TEXT =
Closed zevisert closed 1 year ago
Welcome and thanks for contributing! For some context, I'm a member of encode but not a maintainer of this project. Reading this out of curiosity and just have a couple notes about proper usage of the context var. Someone else with more context for the project will have to do a review of the changes too.
Thanks for the review. I'm eager to move this forward. We use databases in one of our products, and when load testing this certainly fixes an issue with concurrency. Even your two comments were pretty insightful, so if you have another encode member who is interested in taking a look that would be great.
I'll also try the module level context var solution you helped me discover in our codebase to see if that can still fix the issue. As is stands Databases was (and continues) leaking memory from it's usage of non-module level contextvars, but if I can fix that here too then that's great!
Also related #155
Do you have a minimal executable example I could use to explore this?
I think #155 should be close enough, but I'll try and get a dedicated MCVE up here today
@madkinsz Here's a minimal example as a test - turns out I could get it pretty small. This fails on master, but passes perfectly fine here:
# file: tests/test_concurrent_tasks.py
import pytest
import asyncio
from tests.test_databases import async_adapter, DATABASE_URLS
from databases import Database
@pytest.mark.parametrize("database_url", DATABASE_URLS)
@async_adapter
async def test_concurrent_tasks(database_url: str):
"""
Test concurrent tasks.
"""
async with Database(database_url) as database:
# This could be an eg, fastapi / starlette endpoint
@database.transaction()
async def read_items() -> dict:
return dict(await database.fetch_one(query="SELECT 1 AS value"))
# Run 10 concurrent **tasks**
tasks = (asyncio.create_task(read_items()) for _ in range(10))

SET EXERCISE A = According to the thread, what file path is given for the minimal test example?
The records have no connection to the thread above.

DATASET ROWS =
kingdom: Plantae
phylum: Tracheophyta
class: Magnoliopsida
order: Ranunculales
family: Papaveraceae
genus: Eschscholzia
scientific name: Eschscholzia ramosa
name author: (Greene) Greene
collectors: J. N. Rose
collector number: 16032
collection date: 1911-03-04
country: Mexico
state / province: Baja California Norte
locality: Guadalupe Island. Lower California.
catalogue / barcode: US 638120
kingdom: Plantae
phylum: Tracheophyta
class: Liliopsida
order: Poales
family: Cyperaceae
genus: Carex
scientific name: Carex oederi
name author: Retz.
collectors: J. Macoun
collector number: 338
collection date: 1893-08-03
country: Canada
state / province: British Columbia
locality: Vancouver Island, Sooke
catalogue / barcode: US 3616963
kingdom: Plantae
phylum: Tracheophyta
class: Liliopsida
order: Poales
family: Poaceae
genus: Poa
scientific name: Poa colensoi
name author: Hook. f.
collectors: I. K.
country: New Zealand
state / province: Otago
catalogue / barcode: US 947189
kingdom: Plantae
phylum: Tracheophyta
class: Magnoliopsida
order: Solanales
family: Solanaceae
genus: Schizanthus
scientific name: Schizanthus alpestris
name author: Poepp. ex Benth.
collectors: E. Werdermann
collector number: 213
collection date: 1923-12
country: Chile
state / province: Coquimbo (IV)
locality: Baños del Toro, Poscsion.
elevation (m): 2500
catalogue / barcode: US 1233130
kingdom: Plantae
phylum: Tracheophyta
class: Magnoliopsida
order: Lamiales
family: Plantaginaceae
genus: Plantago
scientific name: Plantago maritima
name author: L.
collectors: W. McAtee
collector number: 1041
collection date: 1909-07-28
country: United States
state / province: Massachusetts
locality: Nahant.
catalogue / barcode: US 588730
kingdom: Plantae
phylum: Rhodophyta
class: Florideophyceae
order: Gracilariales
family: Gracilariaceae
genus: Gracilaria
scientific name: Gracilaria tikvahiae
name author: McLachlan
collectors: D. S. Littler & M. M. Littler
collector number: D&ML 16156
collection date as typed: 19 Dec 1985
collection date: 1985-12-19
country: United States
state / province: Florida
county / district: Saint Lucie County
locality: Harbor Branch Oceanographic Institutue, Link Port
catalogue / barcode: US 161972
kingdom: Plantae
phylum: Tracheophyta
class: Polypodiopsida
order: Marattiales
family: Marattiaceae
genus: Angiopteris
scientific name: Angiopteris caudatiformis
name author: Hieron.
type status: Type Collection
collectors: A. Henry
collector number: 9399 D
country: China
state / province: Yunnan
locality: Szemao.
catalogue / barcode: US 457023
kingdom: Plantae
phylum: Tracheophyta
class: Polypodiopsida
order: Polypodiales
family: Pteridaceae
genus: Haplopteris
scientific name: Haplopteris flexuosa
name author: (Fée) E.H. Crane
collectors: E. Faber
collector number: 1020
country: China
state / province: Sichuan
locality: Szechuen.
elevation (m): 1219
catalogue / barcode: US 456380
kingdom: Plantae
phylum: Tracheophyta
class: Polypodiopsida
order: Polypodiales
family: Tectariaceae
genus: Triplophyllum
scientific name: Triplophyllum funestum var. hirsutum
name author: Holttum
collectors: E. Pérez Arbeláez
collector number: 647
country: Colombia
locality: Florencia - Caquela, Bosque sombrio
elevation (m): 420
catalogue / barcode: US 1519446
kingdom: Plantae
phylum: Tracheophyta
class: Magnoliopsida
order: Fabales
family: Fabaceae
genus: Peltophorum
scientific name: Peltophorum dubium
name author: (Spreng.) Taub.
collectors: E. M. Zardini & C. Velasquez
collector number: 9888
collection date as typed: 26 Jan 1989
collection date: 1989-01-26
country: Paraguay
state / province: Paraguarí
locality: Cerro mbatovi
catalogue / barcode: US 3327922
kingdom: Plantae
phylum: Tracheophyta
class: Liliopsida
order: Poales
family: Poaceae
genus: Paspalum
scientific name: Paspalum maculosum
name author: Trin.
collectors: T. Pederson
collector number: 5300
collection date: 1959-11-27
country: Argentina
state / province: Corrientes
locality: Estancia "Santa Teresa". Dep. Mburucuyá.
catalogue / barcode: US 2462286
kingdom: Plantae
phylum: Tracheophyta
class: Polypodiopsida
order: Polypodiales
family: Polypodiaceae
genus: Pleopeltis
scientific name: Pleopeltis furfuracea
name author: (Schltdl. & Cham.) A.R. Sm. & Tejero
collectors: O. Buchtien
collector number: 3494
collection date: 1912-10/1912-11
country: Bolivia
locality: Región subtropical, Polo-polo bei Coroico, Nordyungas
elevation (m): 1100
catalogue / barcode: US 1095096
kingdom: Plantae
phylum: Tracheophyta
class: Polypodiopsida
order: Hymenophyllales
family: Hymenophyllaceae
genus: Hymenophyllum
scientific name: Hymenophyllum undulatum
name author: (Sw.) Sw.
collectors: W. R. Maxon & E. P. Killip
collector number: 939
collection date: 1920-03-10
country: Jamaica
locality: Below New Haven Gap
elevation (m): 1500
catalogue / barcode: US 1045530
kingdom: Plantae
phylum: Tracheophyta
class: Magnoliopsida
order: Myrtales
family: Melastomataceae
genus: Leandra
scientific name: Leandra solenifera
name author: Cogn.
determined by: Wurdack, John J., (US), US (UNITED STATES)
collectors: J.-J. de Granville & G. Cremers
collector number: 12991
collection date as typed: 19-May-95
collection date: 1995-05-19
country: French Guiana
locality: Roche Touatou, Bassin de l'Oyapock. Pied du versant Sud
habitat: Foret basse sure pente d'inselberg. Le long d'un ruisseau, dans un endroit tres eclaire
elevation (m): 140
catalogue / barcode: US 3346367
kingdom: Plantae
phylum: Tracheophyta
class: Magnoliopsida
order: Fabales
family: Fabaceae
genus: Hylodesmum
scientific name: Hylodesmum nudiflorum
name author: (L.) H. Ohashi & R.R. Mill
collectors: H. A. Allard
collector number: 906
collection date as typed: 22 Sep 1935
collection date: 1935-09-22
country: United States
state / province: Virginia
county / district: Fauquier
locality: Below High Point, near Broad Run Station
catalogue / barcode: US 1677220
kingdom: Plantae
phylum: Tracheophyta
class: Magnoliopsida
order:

SET EXERCISE B = Copy, without any change, the part of the records that starts with the line containing "genus: Triplophyllum" and ends with the line containing "collectors: O. Buchtien", including both of those lines.

TASK OUTPUT A = tests/test_concurrent_tasks.py

TASK OUTPUT B =
genus: Triplophyllum
scientific name: Triplophyllum funestum var. hirsutum
name author: Holttum
collectors: E. Pérez Arbeláez
collector number: 647
country: Colombia
locality: Florencia - Caquela, Bosque sombrio
elevation (m): 420
catalogue / barcode: US 1519446
kingdom: Plantae
phylum: Tracheophyta
class: Magnoliopsida
order: Fabales
family: Fabaceae
genus: Peltophorum
scientific name: Peltophorum dubium
name author: (Spreng.) Taub.
collectors: E. M. Zardini & C. Velasquez
collector number: 9888
collection date as typed: 26 Jan 1989
collection date: 1989-01-26
country: Paraguay
state / province: Paraguarí
locality: Cerro mbatovi
catalogue / barcode: US 3327922
kingdom: Plantae
phylum: Tracheophyta
class: Liliopsida
order: Poales
family: Poaceae
genus: Paspalum
scientific name: Paspalum maculosum
name author: Trin.
collectors: T. Pederson
collector number: 5300
collection date: 1959-11-27
country: Argentina
state / province: Corrientes
locality: Estancia "Santa Teresa". Dep. Mburucuyá.
catalogue / barcode: US 2462286
kingdom: Plantae
phylum: Tracheophyta
class: Polypodiopsida
order: Polypodiales
family: Polypodiaceae
genus: Pleopeltis
scientific name: Pleopeltis furfuracea
name author: (Schltdl. & Cham.) A.R. Sm. & Tejero
collectors: O. Buchtien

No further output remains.